Connector onboarding

Any LLM can be the brain. Mission owns the permission layer.

A user can work through Claude, ChatGPT, Gemini, or another model surface while Mission owns the workspace, connector vault, approval gates, and receipts. Each connector belongs to that user's own workspace. Mission reads and prepares work; external actions stay approval-gated.

1. Connect an LLM surface

Claude, ChatGPT/OpenAI, and future model clients can ask Mission for workspace status, missing connectors, approval packets, and draft preparation.

2. Open setup link

Mission returns a workspace-scoped link when Gmail, X, IG, LinkedIn, Calendar, or Drive is missing.

3. Approve consequences

Read and draft can happen after authorization. Send, post, DM, follow, delete, schedule, and spend require approval receipts.

Google OAuth

Gmail

Read inbox/sent context so Mission can find stale loops and prepare email drafts. Sending remains gated.

Google OAuth

Calendar

Read upcoming and recent events into meeting memory. Creating, moving, or deleting events requires explicit approval.

Google OAuth

Drive

Read file metadata and links for project context. File edits, sharing, and deletes stay blocked unless separately approved.

X OAuth or local browser

X

Read public/social context and prepare post or reply drafts. Posting, DMs, follows, likes, and deletes are approval-only.

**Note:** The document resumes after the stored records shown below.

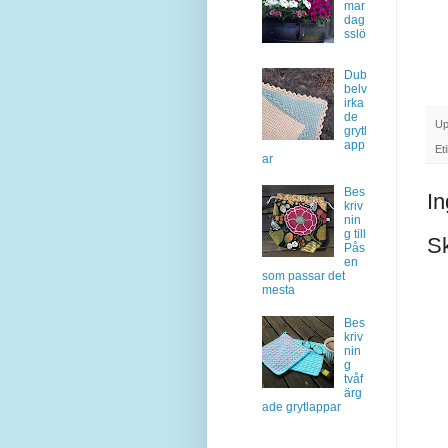
mar
dag
sslö
Dub
belv
irka
de
Up
grytl
app
Et
ar
Bes
I
kriv
nin
g till
S
Pås
en
som passar det
mesta
Bes
kriv
nin
g
tvåf
ärg
ade grytlappar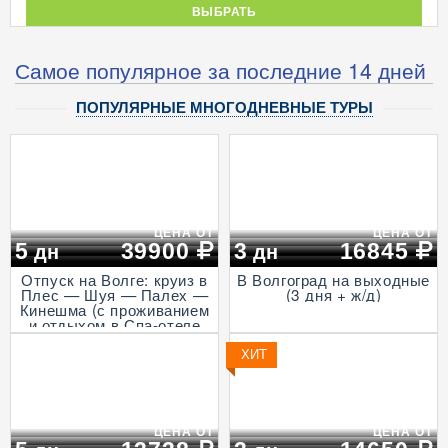
ВЫБРАТЬ
Самое популярное за последние 14 дней
ПОПУЛЯРНЫЕ МНОГОДНЕВНЫЕ ТУРЫ
ЦЕНА ОТ
ЦЕНА ОТ
5
39900
3
16845
дн
дн
Отпуск на Волге: круиз в
В Волгоград на выходные
Плес — Шуя — Палех —
(3 дня + ж/д)
Кинешма (с проживанием
и отдыхом в Спа-отеле
Волга, проезд на
Ласточке, 5 дней)
ХИТ
ЦЕНА ОТ
ЦЕНА ОТ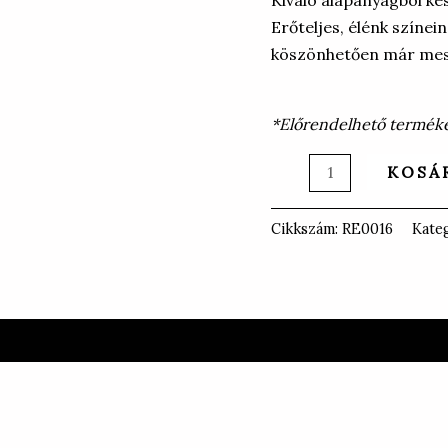
Erőteljes, élénk színei
köszönhetően már mess
*Előrendelhető termékek
KOSÁ
Cikkszám:
RE0016
Kate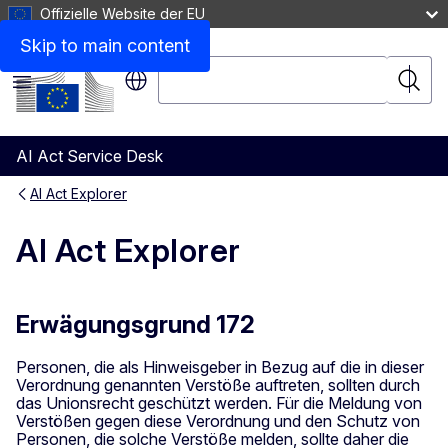
Offizielle Website der EU
Skip to main content
Suche
Suche
Menü
AI Act Service Desk
AI Act Explorer
AI Act Explorer
Erwägungsgrund 172
Personen, die als Hinweisgeber in Bezug auf die in dieser
Verordnung genannten Verstöße auftreten, sollten durch
das Unionsrecht geschützt werden. Für die Meldung von
Verstößen gegen diese Verordnung und den Schutz von
Personen, die solche Verstöße melden, sollte daher die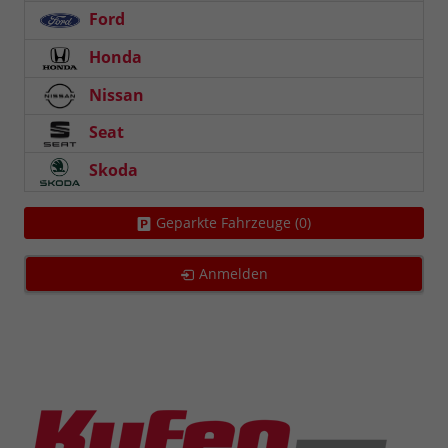
Ford
Honda
Nissan
Seat
Skoda
Geparkte Fahrzeuge (
0
)
Anmelden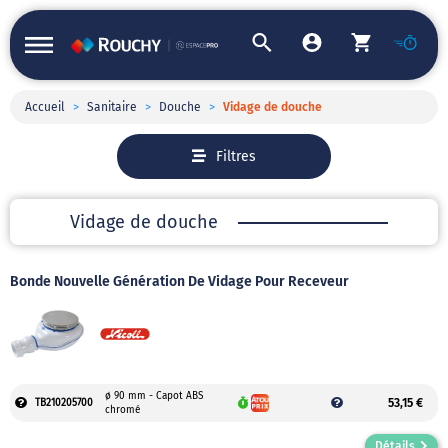
Accueil
>
Sanitaire
>
Douche
>
Vidage de douche
Filtres
Vidage de douche
Bonde Nouvelle Génération De Vidage Pour Receveur
ø 90 mm - Capot ABS
53,15 €
TB210205700
chromé
Détails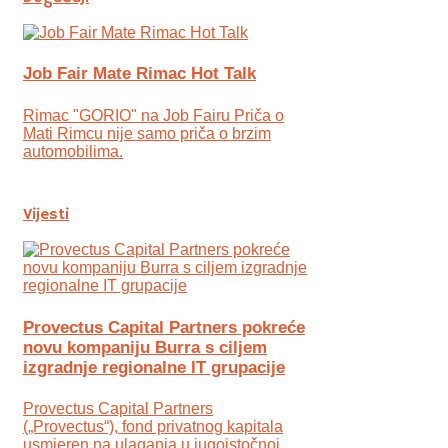
Job Fair Mate Rimac Hot Talk
Rimac "GORIO" na Job Fairu Priča o
Mati Rimcu nije samo priča o brzim
automobilima.
Vijesti
Provectus Capital Partners pokreće
novu kompaniju Burra s ciljem
izgradnje regionalne IT grupacije
Provectus Capital Partners
(„Provectus“), fond privatnog kapitala
usmjeren na ulaganja u jugoistočnoj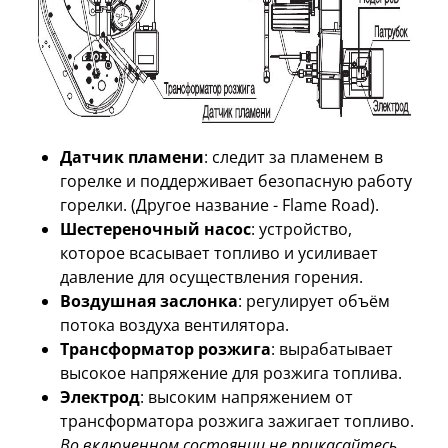
Датчик пламени
: следит за пламенем в
горелке и поддерживает безопасную работу
горелки. (Другое название - Flame Road).
Шестереночный насос
: устройство,
которое всасывает топливо и усиливает
давление для осуществления горения.
Воздушная заслонка
: регулирует объём
потока воздуха вентилятора.
Трансформатор розжига
: вырабатывает
высокое напряжение для розжига топлива.
Электрод
: высоким напряжением от
трансформатора розжига зажигает топливо.
Во включенном состоянии не прикасайтесь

Meta Business or local browser

Instagram

Use Meta/Graph APIs where available. Personal account automation should stay local, reviewed, and approval-gated.

OAuth or local browser

LinkedIn

Read profile/network context and prepare drafts. Connection requests, DMs, comments, reactions, and posts require approval.

Current product boundary: the MCP/API layer now exposes connector status, setup-link creation, connector listing, prepare-only email drafts, prepare-only social replies, and approval packet opening. Claude and ChatGPT are the current proof surfaces; Gemini and other LLM clients can follow the same account, connector, and Trust Graduation contract later. Provider OAuth credentials and write-capable social connectors are separate deployment gates; Mission should not fake them or reuse gomission's credentials for user workspaces.